[[ RECORDS SUPPLIED, beginning ]]

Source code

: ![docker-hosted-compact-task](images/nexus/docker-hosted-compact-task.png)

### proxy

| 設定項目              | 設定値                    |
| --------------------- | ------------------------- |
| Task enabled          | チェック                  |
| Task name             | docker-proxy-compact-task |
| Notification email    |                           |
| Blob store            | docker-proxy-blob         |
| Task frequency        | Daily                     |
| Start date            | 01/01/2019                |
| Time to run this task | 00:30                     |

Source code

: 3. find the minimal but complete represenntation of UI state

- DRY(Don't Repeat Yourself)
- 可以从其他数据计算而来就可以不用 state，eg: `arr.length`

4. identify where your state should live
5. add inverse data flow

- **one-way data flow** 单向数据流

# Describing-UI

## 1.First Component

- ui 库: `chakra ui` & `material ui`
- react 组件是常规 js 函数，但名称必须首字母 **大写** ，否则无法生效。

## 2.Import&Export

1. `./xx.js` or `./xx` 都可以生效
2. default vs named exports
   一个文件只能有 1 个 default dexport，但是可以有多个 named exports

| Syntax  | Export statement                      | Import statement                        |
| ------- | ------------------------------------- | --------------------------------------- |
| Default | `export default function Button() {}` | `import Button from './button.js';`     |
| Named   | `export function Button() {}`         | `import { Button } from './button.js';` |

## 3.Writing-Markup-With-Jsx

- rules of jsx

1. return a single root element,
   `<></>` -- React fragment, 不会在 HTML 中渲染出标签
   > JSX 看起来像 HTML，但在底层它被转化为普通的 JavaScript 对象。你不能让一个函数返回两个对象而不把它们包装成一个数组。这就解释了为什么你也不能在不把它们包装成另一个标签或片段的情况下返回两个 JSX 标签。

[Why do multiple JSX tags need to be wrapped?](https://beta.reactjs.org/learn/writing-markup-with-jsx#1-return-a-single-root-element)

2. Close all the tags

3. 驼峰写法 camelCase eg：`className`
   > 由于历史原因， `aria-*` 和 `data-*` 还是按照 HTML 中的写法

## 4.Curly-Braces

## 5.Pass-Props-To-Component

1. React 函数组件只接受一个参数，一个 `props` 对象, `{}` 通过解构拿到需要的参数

[[ RECORDS SUPPLIED, end ]]

Swap "Notification email" for "Alert email" in the records, starting at the first line and ending at the line that contains "- rules of jsx". Reproduce only that span, with everything else unchanged.

Source code

: ![docker-hosted-compact-task](images/nexus/docker-hosted-compact-task.png)

### proxy

| 設定項目              | 設定値                    |
| --------------------- | ------------------------- |
| Task enabled          | チェック                  |
| Task name             | docker-proxy-compact-task |
| Alert email    |                           |
| Blob store            | docker-proxy-blob         |
| Task frequency        | Daily                     |
| Start date            | 01/01/2019                |
| Time to run this task | 00:30                     |

Source code

: 3. find the minimal but complete represenntation of UI state

- DRY(Don't Repeat Yourself)
- 可以从其他数据计算而来就可以不用 state，eg: `arr.length`

4. identify where your state should live
5. add inverse data flow

- **one-way data flow** 单向数据流

# Describing-UI

## 1.First Component

- ui 库: `chakra ui` & `material ui`
- react 组件是常规 js 函数，但名称必须首字母 **大写** ，否则无法生效。

## 2.Import&Export

1. `./xx.js` or `./xx` 都可以生效
2. default vs named exports
   一个文件只能有 1 个 default dexport，但是可以有多个 named exports

| Syntax  | Export statement                      | Import statement                        |
| ------- | ------------------------------------- | --------------------------------------- |
| Default | `export default function Button() {}` | `import Button from './button.js';`     |
| Named   | `export function Button() {}`         | `import { Button } from './button.js';` |

## 3.Writing-Markup-With-Jsx

- rules of jsx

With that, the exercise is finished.